To fully evaluate the effectiveness of AFES combined with MI-E it would be desirable to also compare respiratory function during manually assisted coughing combined with MI-E. As the force required for a successful manually assisted cough is subjective, the same caregiver would be required to apply all manually assisted coughs in such a study. This was not possible in this study due to shift rotations. Due to the spirometer being placed in line with the participant and the MI-E device, the output of the MI-E device was measured along with the participant's voluntary effort. Therefore, aEV is reported as opposed to FVC. In future studies it would be beneficial to establish a method of measuring the user's FVC during MI-E. One possible solution is to apply a few cycles of MI-E and then measure an unassisted exsufflation after an assisted insufflation, a technique previously used by Sivasothy et al. to measure flow and volume after MI-E. However, further technological development is required to enable AFES to be applied automatically using this method. Finally, while this study demonstrates the feasibility of combining AFES with MI-E, as well as the novel use of a pressure sensor to automatically synchronize AFES with MI-E, results are reported from only one participant.

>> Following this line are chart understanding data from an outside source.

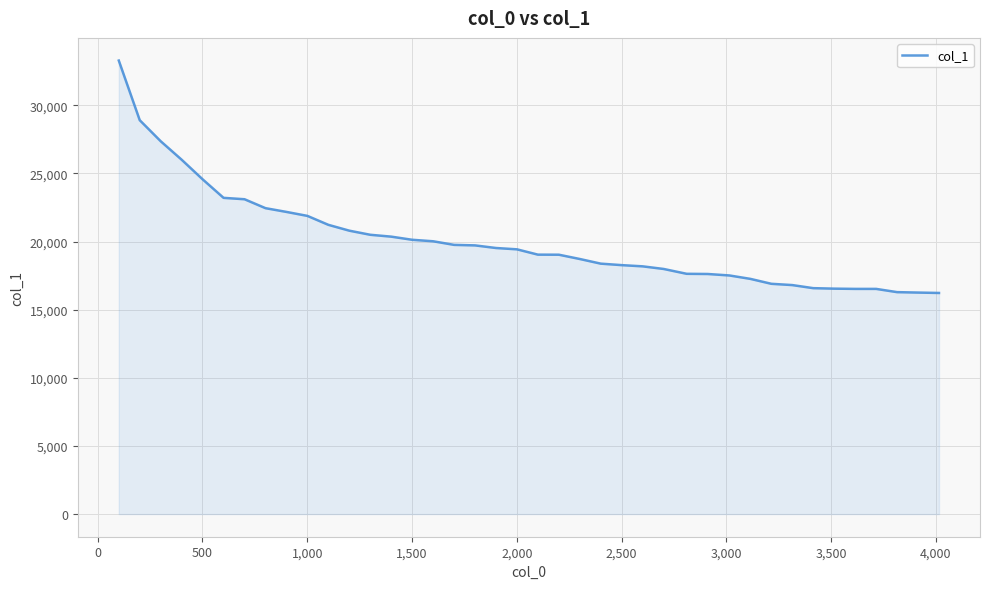

How many lines are shown in the chart?

1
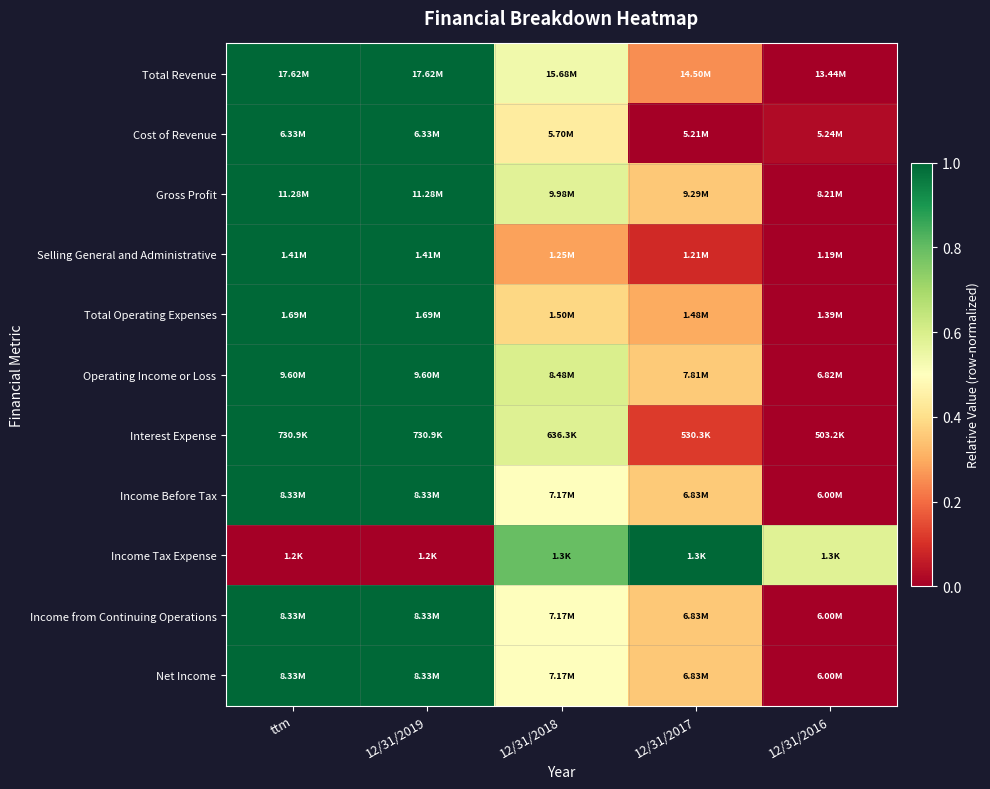

Reading right to left, extract all data points from this chart.

Total Revenue: 12/31/2016=0.0	12/31/2017=0.3	12/31/2018=0.5	12/31/2019=1.0	ttm=1.0
Cost of Revenue: 12/31/2016=0.0	12/31/2017=0.0	12/31/2018=0.4	12/31/2019=1.0	ttm=1.0
Gross Profit: 12/31/2016=0.0	12/31/2017=0.4	12/31/2018=0.6	12/31/2019=1.0	ttm=1.0
Selling General and Administrative: 12/31/2016=0.0	12/31/2017=0.1	12/31/2018=0.3	12/31/2019=1.0	ttm=1.0
Total Operating Expenses: 12/31/2016=0.0	12/31/2017=0.3	12/31/2018=0.4	12/31/2019=1.0	ttm=1.0
Operating Income or Loss: 12/31/2016=0.0	12/31/2017=0.4	12/31/2018=0.6	12/31/2019=1.0	ttm=1.0
Interest Expense: 12/31/2016=0.0	12/31/2017=0.1	12/31/2018=0.6	12/31/2019=1.0	ttm=1.0
Income Before Tax: 12/31/2016=0.0	12/31/2017=0.4	12/31/2018=0.5	12/31/2019=1.0	ttm=1.0
Income Tax Expense: 12/31/2016=0.6	12/31/2017=1.0	12/31/2018=0.8	12/31/2019=0.0	ttm=0.0
Income from Continuing Operations: 12/31/2016=0.0	12/31/2017=0.4	12/31/2018=0.5	12/31/2019=1.0	ttm=1.0
Net Income: 12/31/2016=0.0	12/31/2017=0.4	12/31/2018=0.5	12/31/2019=1.0	ttm=1.0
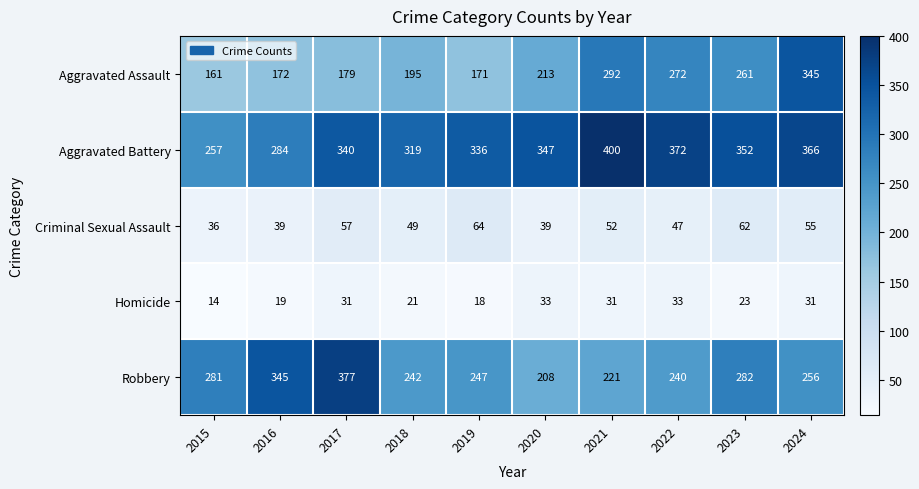

Which series has the largest total across all categories?

Aggravated Battery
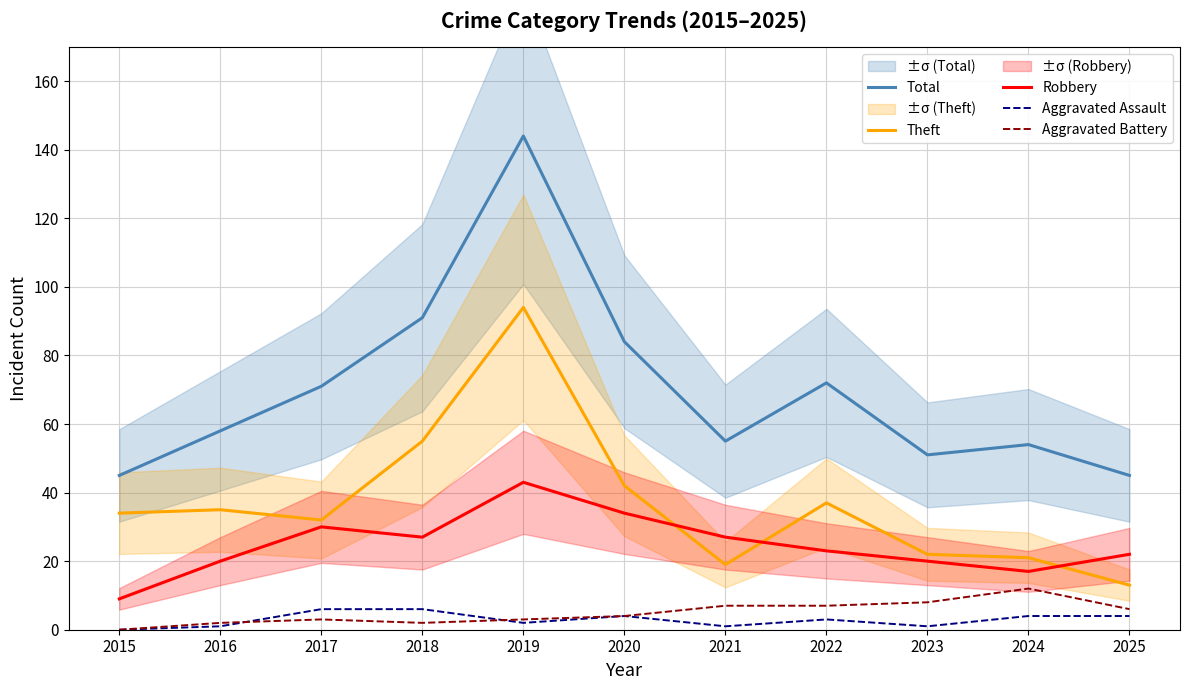

The Total series shows 14 at 2024. True or false?

False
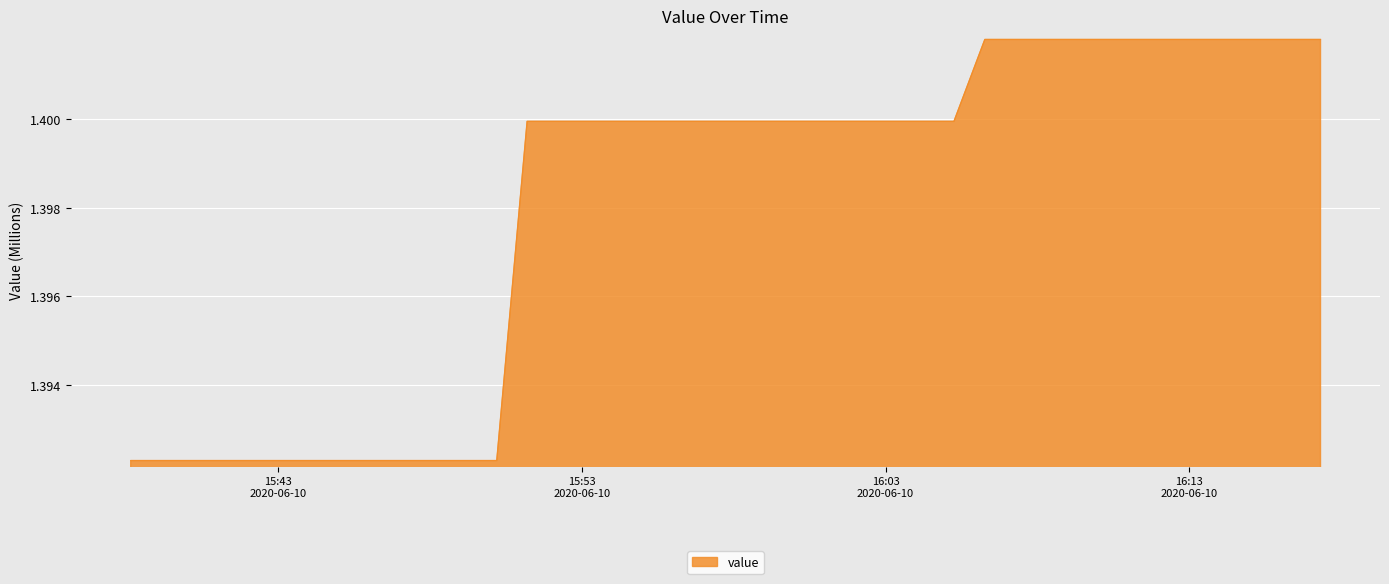

At which category does the chart reach its peak across all series?

2020-06-10T16:06:16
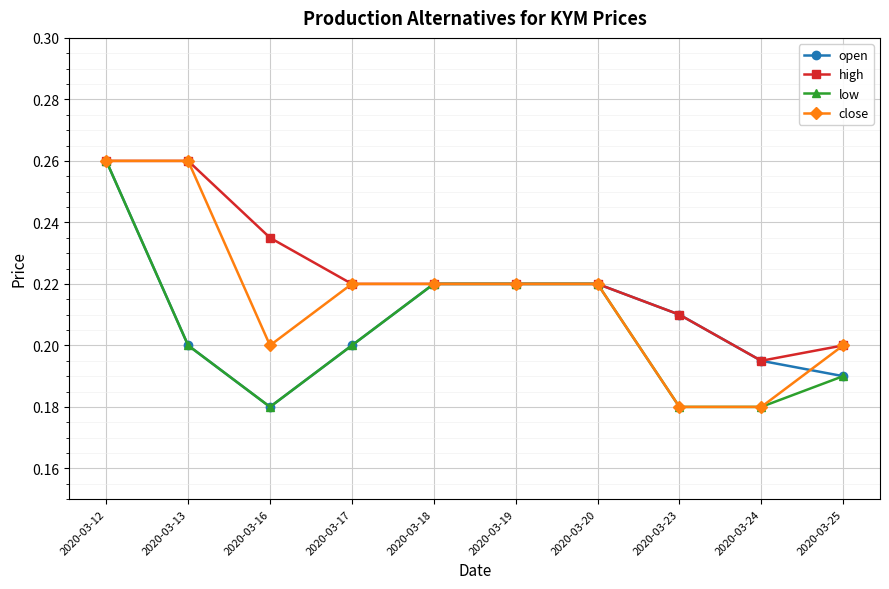

The value of close at 2020-03-18 is 0.2. True or false?

True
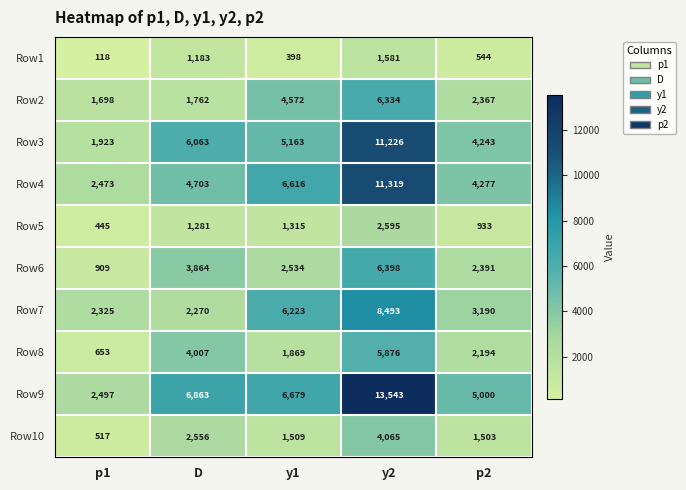

Where does the Row6 series first go above 2534?

D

A larger clinical trial evaluating respiratory function during AFES and manually assisted coughing with MI-E, and employing appropriate statistical testing to measure the significance of the treatment effect, is required to fully demonstrate the effectiveness of this technique.

Conclusions

The results of this study show that AFES can feasibly be combined with MI-E. The acute increases in respiratory function observed at the majority of assessment sessions generate the hypothesis that AFES combined with MI-E may be more effective for secretion clearance than MI-E alone, which may reduce the likelihood of developing a respiratory complication.

Trial Registration: Clinicaltrials.gov NCT01800409

Acknowledgments

This work was supported by an EPSRC scholarship (E.J. McCaughey) [grant number EP/50418X/1] and a fellowship RAE/Leverhulme Trust Senior Research fellowship (H Gollee).